### Trecho fornecido:
---+---
A consideração dessas personalidades que ficaram entre nações e culturas nem sempre tem sido justa de ambos os lados. Do lado brasileiro, não despertaram suficientemente interesse ou mesmo foram desvalorizados por parte da historiografia nacionalista do século XX.


Do lado italiano, distantes da terra natal, caíram no esquecimento, e a ausência de fontes dificultam reconhecimentos de obras e do alcance de suas atuações.


Somente uma modificação de perspectivas através de uma orientação dirigida a processos em relações internacionais pode fazer jus a essas personalidades, esclarecer desenvolvimentos transpassadores de fronteiras, o que se torna particularmente necessário em presente marcado pela globalização.


Não se trata, no caso do Brasil, de simples interesse ilustrativo de conhecimento da ação de estrangeiros na vida musical no tempo do Império, ou mesmo da história da recepção de obras e estilos. São os efeitos a longo prazo na formação de brasileiros exercidos por essas personalidades napolitanas e a dinâmica que desencadearam na formação de professores de professores, transmitindo técnicas, concepções e repertórios que se colocam no centro das atenções.


Várias personalidades itálicas que vieram ou que permaneceram no Brasil que tinha uma Imperatriz de origem napolitana desenvolveram intensas atividades de ensino, sendo a êles confiadas filhas de famílias de círculos influentes da sociedade - como A. Arnaud - ou que ocuparam cátedras no Conservatório Imperial de Música, como a de canto por Arcângelo Fiorito (1813-1887). (Veja)


Elos entre Lucca - cidade da música - e o Brasil


O principal vulto dessa plêiade de professores italianos na capital do Império - Gioacchino Giannini (1817-1860) - que assumiu a cátedra de maior responsabilidade teórica do Conservatório - a de Regras de Acompanhar, Órgão e Contraponto - nela formando compositores que marcaram a história da música no Brasil, dirige a atenção a um outro complexo de questões interno-italiano e à sua irradiação no Brasil. (Veja)


Trata-se daquele da ação de personalidades, que embora inseridoa em corrente de formação musical que leva a Nápoles, passaram a agir em outras regiões, em particular no pequeno ducado dos Bourbons criado à época da Restauração.
---+---
### Registros fornecidos:
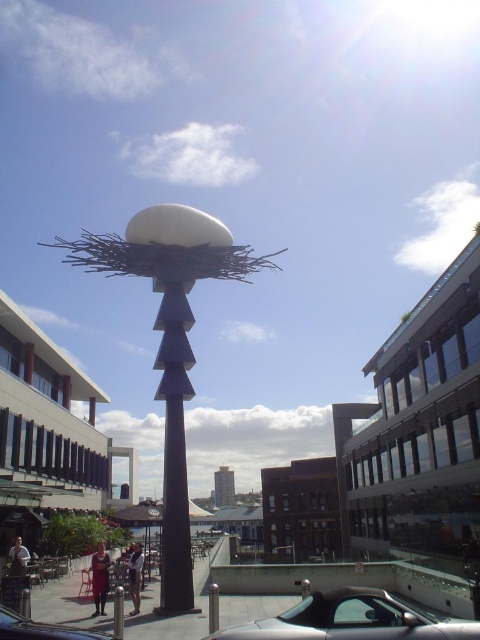
You are a photographer trying to capture both the matte white sculpture at center and the shiny silver car at lower center in the same frame. Based on their sizes, which object should you position closer to the camera to ensure both fit well in the photo?

Since the matte white sculpture at center is wider than the shiny silver car at lower center, you should position the wider matte white sculpture at center closer to the camera. This will help both objects fit better in the frame as closer objects appear larger, balancing their sizes in the photo.

You are a city planner designing a walking path between the matte white sculpture at center and the black polished stone pole at center. The path must be at least 3 feet wide to accommodate wheelchair access. Can the path be placed between them without making them too close?

The matte white sculpture at center and black polished stone pole at center are 36.93 inches apart from each other. Since 36.93 inches is approximately 3.08 feet, the path can be placed between them as it meets the minimum 3 feet width requirement.

You are a visitor in the plaza and want to take a photo of the matte white sculpture at center without the shiny black car at lower left blocking the view. Where should you position yourself relative to the car?

The matte white sculpture at center is below the shiny black car at lower left, so you should position yourself behind the shiny black car at lower left to avoid it blocking the view.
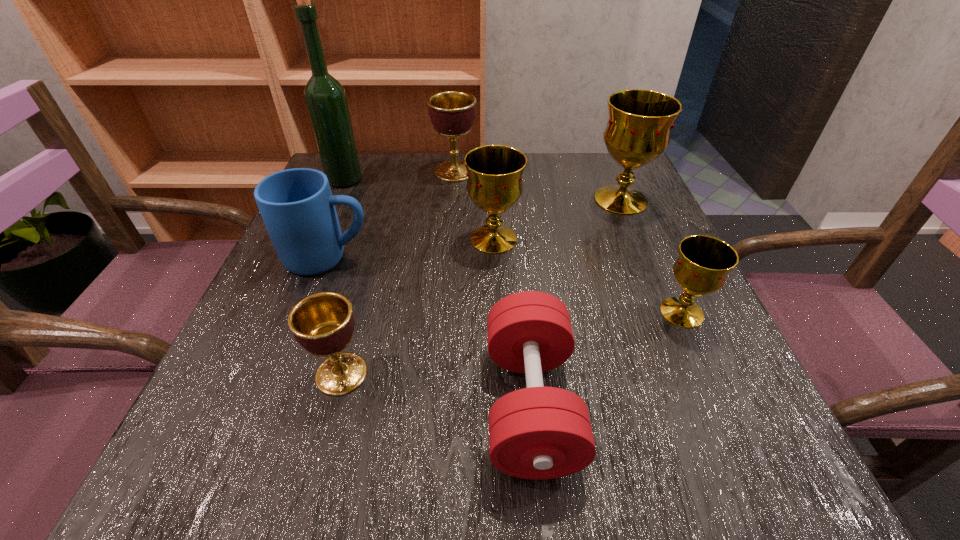
You are a GUI agent. You are given a task and a screenshot of the screen. Output one action in this format:
    pyautogui.click(x=<x>, y=<y>)
    Task: Click on the free point that satisfies the following two spatial constraints: 1. on the front side of the green liquor; 2. on the left side of the leftmost gold chalice
    
    Given the screenshot: What is the action you would take?
    pyautogui.click(x=319, y=239)

Image resolution: width=960 pixels, height=540 pixels. In order to click on vacant region that satisfies the following two spatial constraints: 1. on the back side of the bigger golden chalice; 2. on the left side of the smaller golden chalice in this screenshot , I will do `click(396, 171)`.

Locate an element on the screen. free point that satisfies the following two spatial constraints: 1. on the side of the dumbbell with the handle; 2. on the right side of the blue mug is located at coordinates (272, 404).

This screenshot has width=960, height=540. Identify the location of free space in the image that satisfies the following two spatial constraints: 1. on the front side of the nearest gold chalice; 2. on the right side of the tallest chalice. (668, 312).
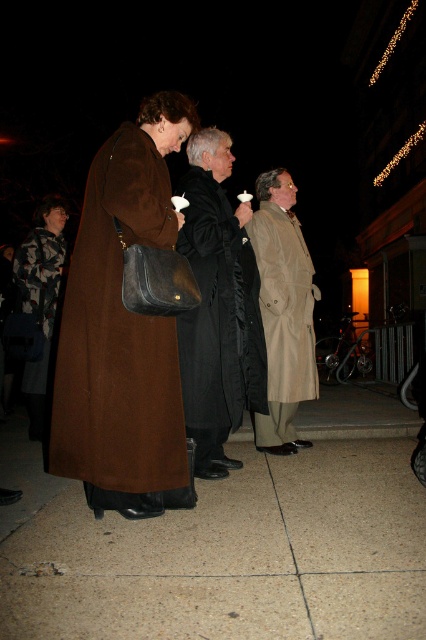
Which is behind, point (189, 497) or point (206, 138)?

Point (206, 138)

The width and height of the screenshot is (426, 640). Find the location of `brown wool coat at left`. brown wool coat at left is located at coordinates (123, 330).

Who is more distant from viewer, (115, 280) or (247, 321)?

Point (247, 321)

The width and height of the screenshot is (426, 640). I want to click on brown wool coat at left, so coord(123,330).

Who is positioned more to the left, brown polished stone pavement at center or black wool coat at center?

black wool coat at center

Who is taller, brown polished stone pavement at center or black wool coat at center?

Standing taller between the two is black wool coat at center.

Who is more forward, (x=382, y=586) or (x=247, y=346)?

Point (x=382, y=586) is in front.

Locate an element on the screen. The width and height of the screenshot is (426, 640). brown polished stone pavement at center is located at coordinates (233, 556).

Who is more distant from viewer, [198,234] or [43,321]?

Positioned behind is point [43,321].

Consider the image. Is black wool coat at center shorter than camouflage fabric jacket at lower left?

Incorrect, black wool coat at center's height does not fall short of camouflage fabric jacket at lower left's.

Which is in front, point (252, 387) or point (31, 252)?

Point (252, 387) is in front.

This screenshot has width=426, height=640. Identify the location of black wool coat at center. (x=218, y=308).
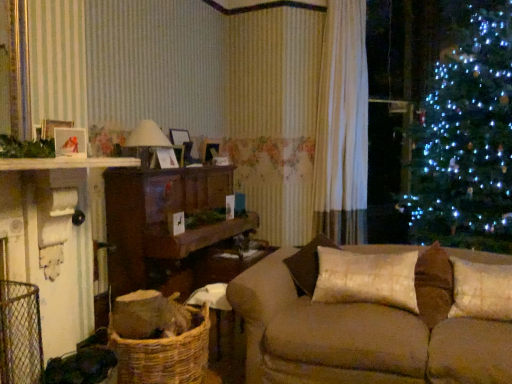
Question: Considering the relative positions of matte white picture frame at left and white sheer curtain at center in the image provided, is matte white picture frame at left to the left or to the right of white sheer curtain at center?

Choices:
 (A) left
 (B) right

Answer: (A)

Question: Relative to white sheer curtain at center, is matte white picture frame at left in front or behind?

Choices:
 (A) behind
 (B) front

Answer: (B)

Question: Which is nearer to the white textured pillow at right, positioned as the 2th pillow in left-to-right order?

Choices:
 (A) white sheer curtain at center
 (B) matte white lampshade at center
 (C) matte white picture frame at left
 (D) wooden cabinet at center
 (E) satin beige pillow at center, the second pillow from the right

Answer: (E)

Question: Which of these objects is positioned closest to the matte white picture frame at left?

Choices:
 (A) matte white lampshade at center
 (B) woven brown basket at lower left
 (C) wooden cabinet at center
 (D) satin beige pillow at center, which ranks as the 1th pillow in left-to-right order
 (E) white sheer curtain at center

Answer: (A)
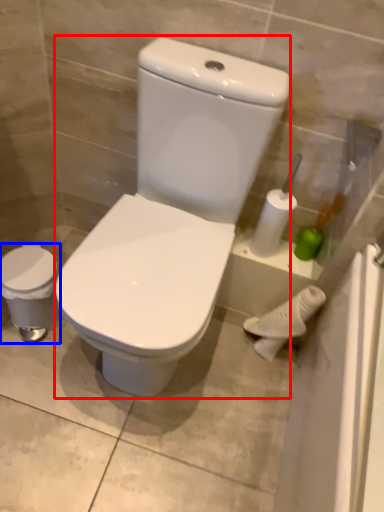
Question: Which object appears farthest to the camera in this image, porcelain (highlighted by a red box) or porcelain (highlighted by a blue box)?

Choices:
 (A) porcelain
 (B) porcelain

Answer: (B)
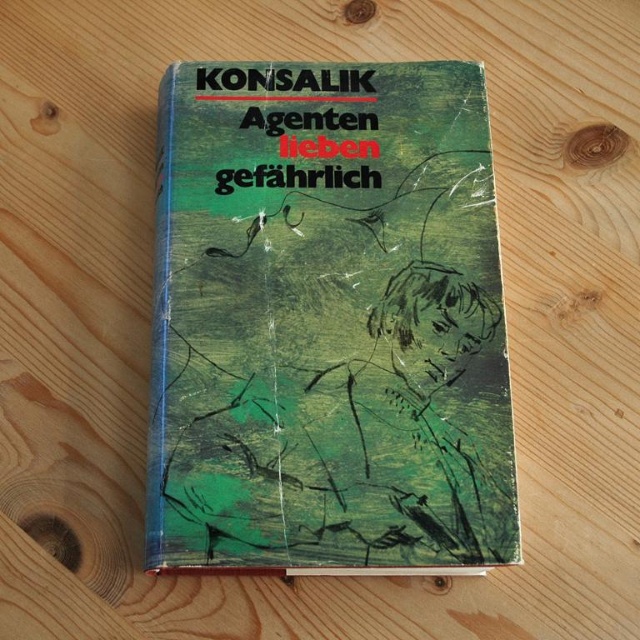
You are organizing a library shelf and need to ensure proper spacing between the green matte book at center and the black paper title at upper center. Since the black paper title is part of the book cover, how does their positioning affect the shelving arrangement?

The green matte book at center is located below the black paper title at upper center, which means the title is positioned higher up on the book cover. This arrangement ensures that when shelving the book, the title will be visible from above, making it easier to identify without needing to pull the book out.

You are organizing a bookshelf and need to ensure that the green matte book at center and the black paper title at upper center are placed in order from largest to smallest. Which object should come first?

The green matte book at center should come first since it is larger in size than the black paper title at upper center.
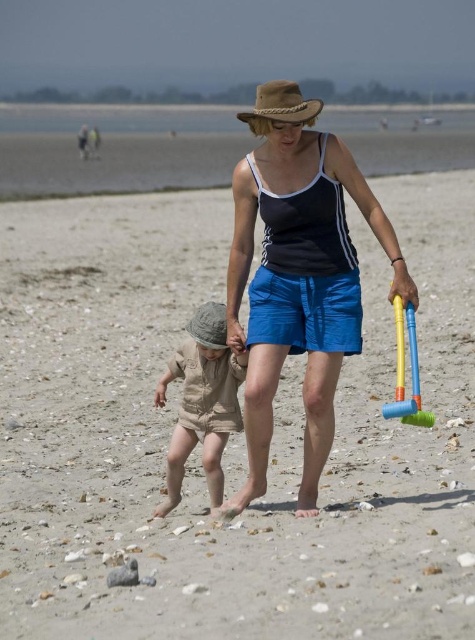
Question: Does fine-grained sand at center appear on the right side of khaki cotton romper at center?

Choices:
 (A) yes
 (B) no

Answer: (B)

Question: Does matte black tank top at center have a lesser width compared to khaki cotton romper at center?

Choices:
 (A) yes
 (B) no

Answer: (B)

Question: Observing the image, what is the correct spatial positioning of matte black tank top at center in reference to blue plastic shovel at right?

Choices:
 (A) right
 (B) left

Answer: (B)

Question: Estimate the real-world distances between objects in this image. Which object is closer to the khaki cotton romper at center?

Choices:
 (A) blue plastic shovel at right
 (B) matte black tank top at center
 (C) fine-grained sand at center
 (D) brown straw cowboy hat at center

Answer: (B)

Question: Which object appears closest to the camera in this image?

Choices:
 (A) brown straw cowboy hat at center
 (B) fine-grained sand at center

Answer: (B)

Question: Considering the real-world distances, which object is farthest from the fine-grained sand at center?

Choices:
 (A) blue plastic shovel at right
 (B) matte black tank top at center

Answer: (A)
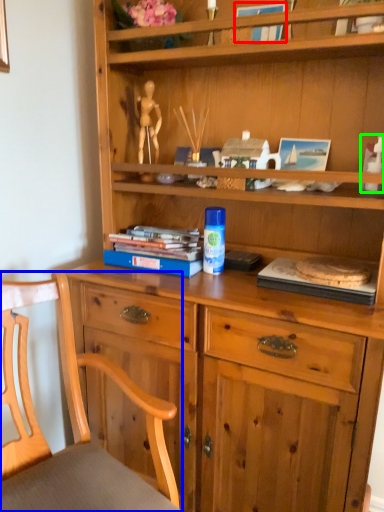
---+---
### Exercícios:
[a] Transcreva literalmente o trecho sobre os professores italianos no Brasil, começando em "Não se trata, no" e seguindo até "centro das atenções.".
[b] Por favor, reescreva somente os registros que vão da linha com "The matte white sculpture at center is below" até a linha com "Image resolution: width=960", incluídas ambas, substituindo "shiny black car" por "glossy black vehicle" sem alterar mais nada. Deixe as imagens de fora da resposta.
O trecho e os registros não têm nenhuma relação entre si.

### Soluções das tarefas:
[a]
Não se trata, no caso do Brasil, de simples interesse ilustrativo de conhecimento da ação de estrangeiros na vida musical no tempo do Império, ou mesmo da história da recepção de obras e estilos. São os efeitos a longo prazo na formação de brasileiros exercidos por essas personalidades napolitanas e a dinâmica que desencadearam na formação de professores de professores, transmitindo técnicas, concepções e repertórios que se colocam no centro das atenções.

[b]
The matte white sculpture at center is below the glossy black vehicle at lower left, so you should position yourself behind the glossy black vehicle at lower left to avoid it blocking the view.
You are a GUI agent. You are given a task and a screenshot of the screen. Output one action in this format:
    pyautogui.click(x=<x>, y=<y>)
    Task: Click on the free point that satisfies the following two spatial constraints: 1. on the front side of the green liquor; 2. on the left side of the leftmost gold chalice
    
    Given the screenshot: What is the action you would take?
    pyautogui.click(x=319, y=239)

Image resolution: width=960 pixels, height=540 pixels. In order to click on vacant region that satisfies the following two spatial constraints: 1. on the back side of the bigger golden chalice; 2. on the left side of the smaller golden chalice in this screenshot , I will do `click(396, 171)`.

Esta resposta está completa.